Dalam sebuah forum pelatihan dokter di tingkat propinsi Jatim, saya bertanya (atau sesungguhnya menggugat) pada narasumber dari Dinas Kesehatan Propinsi Jawa Timur yang membidangi program ASI Eksklusif.
"ASI Eksklusif sudah sekian lama diprogramkan olah Depkes dengan target yang demikian fantastis, 80%, dan selama ini di atas kertas target itu selalu terlampaui. Tetapi kalau kita bertanya dalam forum ini saja. Berapa banyak dari dokter atau istri dokter yang hadir di sini yang bisa menjalankan ASI Eksklusif? belum lagi kalau kita bertanya pada seluruh pegawai wanita di kantor Dinas Kesehatan di Propinsi maupun di Kabupaten/Kota. Pemerintah tidak memberikan dukungan dan fasilitas bahkan bagi pegawainya sendiri, bagaimana pemerintah bisa memaksa ibu-ibu lain untuk ASI Eksklusif?

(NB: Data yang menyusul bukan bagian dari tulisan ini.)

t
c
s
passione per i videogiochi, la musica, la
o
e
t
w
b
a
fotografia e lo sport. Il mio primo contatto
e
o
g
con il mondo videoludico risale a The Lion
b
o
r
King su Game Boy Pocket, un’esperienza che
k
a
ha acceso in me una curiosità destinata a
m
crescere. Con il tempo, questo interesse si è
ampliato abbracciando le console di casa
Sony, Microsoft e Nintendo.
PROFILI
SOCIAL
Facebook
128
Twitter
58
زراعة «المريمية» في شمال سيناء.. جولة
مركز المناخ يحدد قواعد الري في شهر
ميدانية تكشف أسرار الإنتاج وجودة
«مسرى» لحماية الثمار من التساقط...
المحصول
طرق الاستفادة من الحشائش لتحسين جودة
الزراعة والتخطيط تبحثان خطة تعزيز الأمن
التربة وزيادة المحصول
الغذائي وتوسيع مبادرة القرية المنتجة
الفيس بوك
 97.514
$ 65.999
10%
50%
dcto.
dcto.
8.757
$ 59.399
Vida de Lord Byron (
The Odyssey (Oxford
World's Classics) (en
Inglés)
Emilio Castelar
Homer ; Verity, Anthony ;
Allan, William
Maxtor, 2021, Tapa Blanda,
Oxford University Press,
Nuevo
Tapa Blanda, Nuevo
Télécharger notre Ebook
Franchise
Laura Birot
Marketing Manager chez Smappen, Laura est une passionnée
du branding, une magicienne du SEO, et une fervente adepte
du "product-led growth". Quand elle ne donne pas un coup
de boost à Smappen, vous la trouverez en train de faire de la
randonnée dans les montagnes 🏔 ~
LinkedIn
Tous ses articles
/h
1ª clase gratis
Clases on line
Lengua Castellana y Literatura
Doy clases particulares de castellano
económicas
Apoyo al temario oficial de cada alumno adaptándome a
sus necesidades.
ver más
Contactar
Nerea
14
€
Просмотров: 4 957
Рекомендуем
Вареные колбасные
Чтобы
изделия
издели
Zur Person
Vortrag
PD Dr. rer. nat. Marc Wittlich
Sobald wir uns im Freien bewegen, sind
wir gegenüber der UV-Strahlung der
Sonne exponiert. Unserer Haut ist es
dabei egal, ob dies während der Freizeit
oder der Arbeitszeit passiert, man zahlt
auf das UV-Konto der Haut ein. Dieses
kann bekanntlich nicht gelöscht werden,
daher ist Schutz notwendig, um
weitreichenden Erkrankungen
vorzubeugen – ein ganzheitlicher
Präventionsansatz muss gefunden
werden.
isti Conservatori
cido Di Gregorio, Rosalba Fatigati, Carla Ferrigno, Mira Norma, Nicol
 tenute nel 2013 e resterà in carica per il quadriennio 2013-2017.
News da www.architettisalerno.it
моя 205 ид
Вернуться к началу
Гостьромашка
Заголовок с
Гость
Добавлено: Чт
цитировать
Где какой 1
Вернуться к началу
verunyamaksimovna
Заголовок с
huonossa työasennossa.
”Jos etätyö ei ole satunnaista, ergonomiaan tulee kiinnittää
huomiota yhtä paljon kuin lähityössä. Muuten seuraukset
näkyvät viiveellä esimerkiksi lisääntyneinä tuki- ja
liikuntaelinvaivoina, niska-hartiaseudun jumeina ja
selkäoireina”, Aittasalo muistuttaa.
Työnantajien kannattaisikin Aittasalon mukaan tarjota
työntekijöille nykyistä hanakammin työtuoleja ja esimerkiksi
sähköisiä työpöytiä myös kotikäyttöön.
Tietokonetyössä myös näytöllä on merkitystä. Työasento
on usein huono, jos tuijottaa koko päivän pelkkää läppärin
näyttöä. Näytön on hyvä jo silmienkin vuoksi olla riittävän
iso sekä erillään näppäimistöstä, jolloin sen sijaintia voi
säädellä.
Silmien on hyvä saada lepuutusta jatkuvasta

Lihat saja, lama cuti bagi pegawai wanita yang melahirkan hanya 3 bulan sudah termasuk pra lahir dan hanya untuk 2 kelahiran pertama. Tidak ada fasilitas apapun di kantor pemerintah bahkan di kantor Dinas Kesehatan yang memungkinkan pegawai wanita dapat memberikan ASI nya selama jam kerja. Jadi kita ini sebagai dokter pemerintah diperintahkan untuk menyukseskan program ASI Eksklusif sementara kita sendiri tidak bisa menjalankannya. Sungguh Ironis"
Dalam forum itu semua tercenung, termasuk si Bapak narasumber yang barangkali istrinya pun sebagai pegawai tidak memberikan ASI Eksklusif.
Dari pengalaman saya sendiri, anak pertama yang lahir saat saya masih kuliah, mendapatkan ASI Eksklusif 4 bulan penuh (saat itu programnya masih 4 bln) karena masa cuti yang bisa diatur sendiri. Anak kedua bisa 6 bulan penuh, setelah itu tambahan susu formula sedikit saja sampai menyapih sendiri di usia 1 thn. Saat itu adalah masa jeda lulus kuliah hingga bekerja paruh waktu di sore hari. Jusru ketika anak ketiga lahir, dan saya sudah menjadi pegawai Dinas Kesehatan, akibat aturan cuti dan jauhnya jarak dari rumah ke tempat kerja (50 km dg kendaraan umum) maka saya harus menangis darah karena praktis anak lebih banyak mengkonsumsi susu formula.
Memang cukup banyak tips-tips untuk ibu bekerja agar bisa memberikan ASInya meskipun bekerja, dengan ASI perah misalnya. Akan tetapi saya selalu berpikir bukan itu esensi dari proses 'MENYUSUI'. Anak tidak cukup hanya menikmati fisik Air Susu-nya saja dengan cara yang hambar dan tawar. Kedekatan emosi dan kasih sayang selama proses menyusui akan lebih berharga bagi anak. Belum lagi hak pengasuhan anak yang tentu saja berbeda apabila kita menyerahkan pada orang lain. Saya merasakan, ketika lebih banyak kebutuhan fisik misalnya merawat, memandikan, menyuapi, menggendong, masih bisa kita serahkan pada 'khadimat'. Akan tetapi ketika sudah belajar komunikasi, memahami, bertanya, dan meminta perhatian, maka sentuhan ibu sungguh tak tergantikan.
Saya sendiri sudah pada tahap tidak menggunakan jasa 'khadimat' setelah anak-anak lepas dari usia batita-nya. Mereka sudah lebih banyak bertanya, mereka sudah lebih kritis, mereka sudah lebih membutuhkan sentuhan pendidikan yang berbasis kasih sayang dan pola pendidikan yang tidak membatasi seluruh potensinya. Penanaman Aqidah dengan cara yang benar, pola pembiasaan pada aspek ibadah. Tidak lagi ditakuti dengan surga-neraka yang hanya akan membuatnya beribadah karena faktor keterpaksaan. Maka ibu cerdas mana yang bisa digantikan oleh khadimat?
Akhirnya ada sebuah rencana besar yang saya dan suami sepakati bersama. Untuk kelahiran anak berikutnya, saya memang tidak harus mengundurkan diri dari pekerjaan. Tetapi saya akan mengajukan Cuti Diluar Tanggungan Negara dengan alasan 'memberikan ASI Eksklusif dan memenuhi hak pengasuhan anak'. Betapa ironisnya, seorang pegawai Dinas Kesehatan yang menggembar-gemborkan program ASI Eksklusif, harus mengambil cuti di luar tanggungan negara (Tanpa menerima gaji) untuk bisa menjalankan programnya sendiri.
menarik bu.kita memang kadang tau teori tapi minim praktek.saya sendiri sejak sebelum menikah sudah penuh dengan teori pendidikan anak karena bekerja di media parenting.tapi ketika punya anak, Subhanallah,sulitnya menyesuaikan diri dan menerapkan trik-trik mendidik anak.